== Strona ==

5 listopada 2014

jeden z prostrzych, jeden z lepszych...

nie wiem czemu, ale nigdy go nie robilam, nigdy nie jadlam..ale jak juz sprobowalam to wiem, ze bede go robic czesto. to bedzie ten jeden z lubianych najbardziej chlebow jakie robilam do tej pory. mowa tu o taterrowcu. pyszny razowiec o  miekkim sprezystym, mokrym srodku, o pieknych dziorach i bezproblemowym sposobie wykonania.

===
== Materiał źródłowy ==

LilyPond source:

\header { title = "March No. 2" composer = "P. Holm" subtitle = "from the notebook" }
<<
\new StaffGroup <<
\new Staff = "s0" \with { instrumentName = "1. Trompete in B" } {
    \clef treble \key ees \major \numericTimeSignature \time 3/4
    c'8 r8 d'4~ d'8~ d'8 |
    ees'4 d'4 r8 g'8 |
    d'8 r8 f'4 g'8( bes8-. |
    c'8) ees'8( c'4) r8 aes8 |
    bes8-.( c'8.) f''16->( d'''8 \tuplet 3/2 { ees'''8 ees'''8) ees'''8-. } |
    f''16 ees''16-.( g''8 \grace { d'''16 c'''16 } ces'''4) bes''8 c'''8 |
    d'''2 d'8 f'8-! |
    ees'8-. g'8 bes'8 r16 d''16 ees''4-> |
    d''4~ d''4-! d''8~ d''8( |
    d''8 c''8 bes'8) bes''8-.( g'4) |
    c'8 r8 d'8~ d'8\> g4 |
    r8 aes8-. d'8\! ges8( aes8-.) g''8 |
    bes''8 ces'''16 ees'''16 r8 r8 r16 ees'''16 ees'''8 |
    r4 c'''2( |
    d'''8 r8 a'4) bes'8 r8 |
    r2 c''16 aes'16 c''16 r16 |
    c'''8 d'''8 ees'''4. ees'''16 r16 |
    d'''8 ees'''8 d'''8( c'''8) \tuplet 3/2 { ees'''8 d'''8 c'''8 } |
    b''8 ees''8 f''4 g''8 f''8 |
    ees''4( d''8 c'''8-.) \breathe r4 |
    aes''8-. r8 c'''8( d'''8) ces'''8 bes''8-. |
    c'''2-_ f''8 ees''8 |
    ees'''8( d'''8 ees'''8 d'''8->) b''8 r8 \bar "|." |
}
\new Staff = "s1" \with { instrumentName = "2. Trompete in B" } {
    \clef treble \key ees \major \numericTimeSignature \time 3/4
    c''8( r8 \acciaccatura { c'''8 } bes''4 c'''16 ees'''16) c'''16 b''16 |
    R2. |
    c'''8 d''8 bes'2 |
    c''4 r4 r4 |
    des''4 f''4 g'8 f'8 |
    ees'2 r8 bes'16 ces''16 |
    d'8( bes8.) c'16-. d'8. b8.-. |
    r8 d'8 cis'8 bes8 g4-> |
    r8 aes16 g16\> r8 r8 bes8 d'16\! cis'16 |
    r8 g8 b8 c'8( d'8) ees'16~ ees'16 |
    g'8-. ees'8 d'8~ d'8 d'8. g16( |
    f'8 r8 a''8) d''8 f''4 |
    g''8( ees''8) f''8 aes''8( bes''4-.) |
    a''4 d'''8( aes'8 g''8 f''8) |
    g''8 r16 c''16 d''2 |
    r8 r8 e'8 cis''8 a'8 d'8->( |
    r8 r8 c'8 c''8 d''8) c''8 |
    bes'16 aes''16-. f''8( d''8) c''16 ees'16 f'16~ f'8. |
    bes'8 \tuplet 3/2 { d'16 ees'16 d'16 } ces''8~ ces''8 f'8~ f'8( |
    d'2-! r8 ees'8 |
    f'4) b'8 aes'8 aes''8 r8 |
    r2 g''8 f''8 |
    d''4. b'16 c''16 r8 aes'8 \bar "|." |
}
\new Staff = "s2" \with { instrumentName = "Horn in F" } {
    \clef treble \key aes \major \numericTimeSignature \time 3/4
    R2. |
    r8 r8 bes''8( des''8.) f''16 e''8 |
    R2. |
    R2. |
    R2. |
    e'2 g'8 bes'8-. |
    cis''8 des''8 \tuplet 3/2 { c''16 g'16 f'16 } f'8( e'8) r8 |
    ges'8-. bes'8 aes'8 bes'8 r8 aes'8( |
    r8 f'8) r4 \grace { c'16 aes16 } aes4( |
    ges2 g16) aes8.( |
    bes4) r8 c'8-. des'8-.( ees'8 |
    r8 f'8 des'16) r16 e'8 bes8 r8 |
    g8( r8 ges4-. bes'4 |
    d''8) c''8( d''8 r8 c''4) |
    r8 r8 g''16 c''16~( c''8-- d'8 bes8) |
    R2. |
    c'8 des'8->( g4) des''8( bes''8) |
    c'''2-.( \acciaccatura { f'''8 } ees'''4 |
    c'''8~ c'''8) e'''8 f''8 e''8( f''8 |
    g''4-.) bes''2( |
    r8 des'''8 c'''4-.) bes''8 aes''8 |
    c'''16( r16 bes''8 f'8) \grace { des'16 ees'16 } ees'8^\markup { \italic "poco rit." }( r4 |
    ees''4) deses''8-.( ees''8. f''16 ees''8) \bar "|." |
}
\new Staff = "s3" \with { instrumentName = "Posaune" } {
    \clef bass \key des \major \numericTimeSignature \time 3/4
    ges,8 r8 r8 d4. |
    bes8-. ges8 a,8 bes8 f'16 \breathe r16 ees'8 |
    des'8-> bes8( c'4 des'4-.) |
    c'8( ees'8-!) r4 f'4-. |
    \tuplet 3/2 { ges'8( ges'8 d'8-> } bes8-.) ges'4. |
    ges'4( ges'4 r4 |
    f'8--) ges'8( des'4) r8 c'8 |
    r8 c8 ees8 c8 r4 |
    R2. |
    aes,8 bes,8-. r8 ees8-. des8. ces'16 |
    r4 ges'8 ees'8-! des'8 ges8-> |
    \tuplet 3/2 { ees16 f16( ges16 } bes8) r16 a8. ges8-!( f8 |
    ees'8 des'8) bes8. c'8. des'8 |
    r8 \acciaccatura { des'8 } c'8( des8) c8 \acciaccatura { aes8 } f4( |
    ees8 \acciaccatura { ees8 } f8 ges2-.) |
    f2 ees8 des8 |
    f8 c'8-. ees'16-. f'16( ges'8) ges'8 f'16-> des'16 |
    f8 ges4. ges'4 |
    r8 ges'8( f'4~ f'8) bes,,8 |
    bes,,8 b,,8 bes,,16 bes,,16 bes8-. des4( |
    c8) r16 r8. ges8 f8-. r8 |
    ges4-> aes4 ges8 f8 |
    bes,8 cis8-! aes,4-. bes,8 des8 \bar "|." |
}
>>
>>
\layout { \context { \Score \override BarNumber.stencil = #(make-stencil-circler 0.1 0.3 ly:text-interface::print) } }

===

** Cele ćwiczenia **
(1) Przepisz słowo w słowo fragment wpisu o chlebie, zaczynając od „jeden z prostrzych, jeden” i kończąc na „bezproblemowym sposobie wykonania.”.
(2) Odpowiedz krótko na podstawie wpisu o chlebie:
(a) Jaka data stoi na początku wpisu?
(b) Jaki środek ma opisany chleb?
(c) Jak wpis określa sposób wykonania tego chleba?
(3) Przetłumacz na angielski zdanie z wpisu o chlebie: „to bedzie ten jeden z lubianych najbardziej chlebow jakie robilam do tej pory.”
Pozycje nie mają tu żadnego znaczenia.

** Wyniki ćwiczeń **
(1)
jeden z prostrzych, jeden z lepszych...

nie wiem czemu, ale nigdy go nie robilam, nigdy nie jadlam..ale jak juz sprobowalam to wiem, ze bede go robic czesto. to bedzie ten jeden z lubianych najbardziej chlebow jakie robilam do tej pory. mowa tu o taterrowcu. pyszny razowiec o  miekkim sprezystym, mokrym srodku, o pieknych dziorach i bezproblemowym sposobie wykonania.

(2)
(a) 5 listopada 2014
(b) Miękki, sprężysty i mokry
(c) Bezproblemowy

(3) This will be one of the most liked breads I have made so far.